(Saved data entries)

┏━━

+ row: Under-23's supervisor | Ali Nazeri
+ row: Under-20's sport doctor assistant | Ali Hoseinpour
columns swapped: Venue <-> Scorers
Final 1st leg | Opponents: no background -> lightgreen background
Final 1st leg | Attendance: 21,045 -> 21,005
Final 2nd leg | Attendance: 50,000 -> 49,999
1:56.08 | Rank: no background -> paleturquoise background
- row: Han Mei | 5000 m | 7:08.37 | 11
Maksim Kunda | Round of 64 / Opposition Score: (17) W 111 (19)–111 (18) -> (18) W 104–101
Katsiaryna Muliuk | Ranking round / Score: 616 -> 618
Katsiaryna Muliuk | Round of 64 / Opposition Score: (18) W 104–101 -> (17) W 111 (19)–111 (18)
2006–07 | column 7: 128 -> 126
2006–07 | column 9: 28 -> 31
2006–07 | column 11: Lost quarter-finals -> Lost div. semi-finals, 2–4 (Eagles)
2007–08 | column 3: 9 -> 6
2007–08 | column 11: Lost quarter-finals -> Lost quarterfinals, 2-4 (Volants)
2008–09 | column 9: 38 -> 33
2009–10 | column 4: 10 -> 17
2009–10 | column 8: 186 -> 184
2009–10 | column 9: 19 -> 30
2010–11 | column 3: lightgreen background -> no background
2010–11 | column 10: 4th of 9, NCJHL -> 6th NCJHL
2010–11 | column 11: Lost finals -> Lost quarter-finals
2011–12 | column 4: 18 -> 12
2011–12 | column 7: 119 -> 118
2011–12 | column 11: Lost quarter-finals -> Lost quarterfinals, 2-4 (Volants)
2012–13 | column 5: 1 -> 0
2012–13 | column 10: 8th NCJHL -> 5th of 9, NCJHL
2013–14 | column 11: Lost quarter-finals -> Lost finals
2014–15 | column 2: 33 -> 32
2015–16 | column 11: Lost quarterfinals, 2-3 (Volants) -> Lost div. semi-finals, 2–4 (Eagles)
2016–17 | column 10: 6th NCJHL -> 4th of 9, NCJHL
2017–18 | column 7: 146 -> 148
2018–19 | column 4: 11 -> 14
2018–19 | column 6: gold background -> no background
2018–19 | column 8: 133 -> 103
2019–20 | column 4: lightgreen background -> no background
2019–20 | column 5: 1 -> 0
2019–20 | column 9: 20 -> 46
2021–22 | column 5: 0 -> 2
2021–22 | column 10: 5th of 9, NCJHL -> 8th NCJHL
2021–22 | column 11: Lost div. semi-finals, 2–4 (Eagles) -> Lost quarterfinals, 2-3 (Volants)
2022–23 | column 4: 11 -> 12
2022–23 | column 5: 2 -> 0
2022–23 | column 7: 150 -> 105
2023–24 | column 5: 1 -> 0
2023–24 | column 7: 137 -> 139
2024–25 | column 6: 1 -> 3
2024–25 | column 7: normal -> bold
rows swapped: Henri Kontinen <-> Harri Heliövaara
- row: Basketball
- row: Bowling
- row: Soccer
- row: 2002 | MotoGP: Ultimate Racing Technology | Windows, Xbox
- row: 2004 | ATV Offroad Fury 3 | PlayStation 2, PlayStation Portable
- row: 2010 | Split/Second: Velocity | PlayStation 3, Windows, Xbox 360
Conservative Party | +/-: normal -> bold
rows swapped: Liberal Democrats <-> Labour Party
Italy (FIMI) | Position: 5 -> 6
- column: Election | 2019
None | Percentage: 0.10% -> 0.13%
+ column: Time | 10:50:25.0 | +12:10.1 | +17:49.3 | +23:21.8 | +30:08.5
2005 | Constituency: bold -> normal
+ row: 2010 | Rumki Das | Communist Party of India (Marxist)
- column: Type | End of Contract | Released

┗━━

Put each line of the rows above into a numbered list, omitting any blank lines.

In response:
1. + row: Under-23's supervisor | Ali Nazeri
2. + row: Under-20's sport doctor assistant | Ali Hoseinpour
3. columns swapped: Venue <-> Scorers
4. Final 1st leg | Opponents: no background -> lightgreen background
5. Final 1st leg | Attendance: 21,045 -> 21,005
6. Final 2nd leg | Attendance: 50,000 -> 49,999
7. 1:56.08 | Rank: no background -> paleturquoise background
8. - row: Han Mei | 5000 m | 7:08.37 | 11
9. Maksim Kunda | Round of 64 / Opposition Score: (17) W 111 (19)–111 (18) -> (18) W 104–101
10. Katsiaryna Muliuk | Ranking round / Score: 616 -> 618
11. Katsiaryna Muliuk | Round of 64 / Opposition Score: (18) W 104–101 -> (17) W 111 (19)–111 (18)
12. 2006–07 | column 7: 128 -> 126
13. 2006–07 | column 9: 28 -> 31
14. 2006–07 | column 11: Lost quarter-finals -> Lost div. semi-finals, 2–4 (Eagles)
15. 2007–08 | column 3: 9 -> 6
16. 2007–08 | column 11: Lost quarter-finals -> Lost quarterfinals, 2-4 (Volants)
17. 2008–09 | column 9: 38 -> 33
18. 2009–10 | column 4: 10 -> 17
19. 2009–10 | column 8: 186 -> 184
20. 2009–10 | column 9: 19 -> 30
21. 2010–11 | column 3: lightgreen background -> no background
22. 2010–11 | column 10: 4th of 9, NCJHL -> 6th NCJHL
23. 2010–11 | column 11: Lost finals -> Lost quarter-finals
24. 2011–12 | column 4: 18 -> 12
25. 2011–12 | column 7: 119 -> 118
26. 2011–12 | column 11: Lost quarter-finals -> Lost quarterfinals, 2-4 (Volants)
27. 2012–13 | column 5: 1 -> 0
28. 2012–13 | column 10: 8th NCJHL -> 5th of 9, NCJHL
29. 2013–14 | column 11: Lost quarter-finals -> Lost finals
30. 2014–15 | column 2: 33 -> 32
31. 2015–16 | column 11: Lost quarterfinals, 2-3 (Volants) -> Lost div. semi-finals, 2–4 (Eagles)
32. 2016–17 | column 10: 6th NCJHL -> 4th of 9, NCJHL
33. 2017–18 | column 7: 146 -> 148
34. 2018–19 | column 4: 11 -> 14
35. 2018–19 | column 6: gold background -> no background
36. 2018–19 | column 8: 133 -> 103
37. 2019–20 | column 4: lightgreen background -> no background
38. 2019–20 | column 5: 1 -> 0
39. 2019–20 | column 9: 20 -> 46
40. 2021–22 | column 5: 0 -> 2
41. 2021–22 | column 10: 5th of 9, NCJHL -> 8th NCJHL
42. 2021–22 | column 11: Lost div. semi-finals, 2–4 (Eagles) -> Lost quarterfinals, 2-3 (Volants)
43. 2022–23 | column 4: 11 -> 12
44. 2022–23 | column 5: 2 -> 0
45. 2022–23 | column 7: 150 -> 105
46. 2023–24 | column 5: 1 -> 0
47. 2023–24 | column 7: 137 -> 139
48. 2024–25 | column 6: 1 -> 3
49. 2024–25 | column 7: normal -> bold
50. rows swapped: Henri Kontinen <-> Harri Heliövaara
51. - row: Basketball
52. - row: Bowling
53. - row: Soccer
54. - row: 2002 | MotoGP: Ultimate Racing Technology | Windows, Xbox
55. - row: 2004 | ATV Offroad Fury 3 | PlayStation 2, PlayStation Portable
56. - row: 2010 | Split/Second: Velocity | PlayStation 3, Windows, Xbox 360
57. Conservative Party | +/-: normal -> bold
58. rows swapped: Liberal Democrats <-> Labour Party
59. Italy (FIMI) | Position: 5 -> 6
60. - column: Election | 2019
61. None | Percentage: 0.10% -> 0.13%
62. + column: Time | 10:50:25.0 | +12:10.1 | +17:49.3 | +23:21.8 | +30:08.5
63. 2005 | Constituency: bold -> normal
64. + row: 2010 | Rumki Das | Communist Party of India (Marxist)
65. - column: Type | End of Contract | Released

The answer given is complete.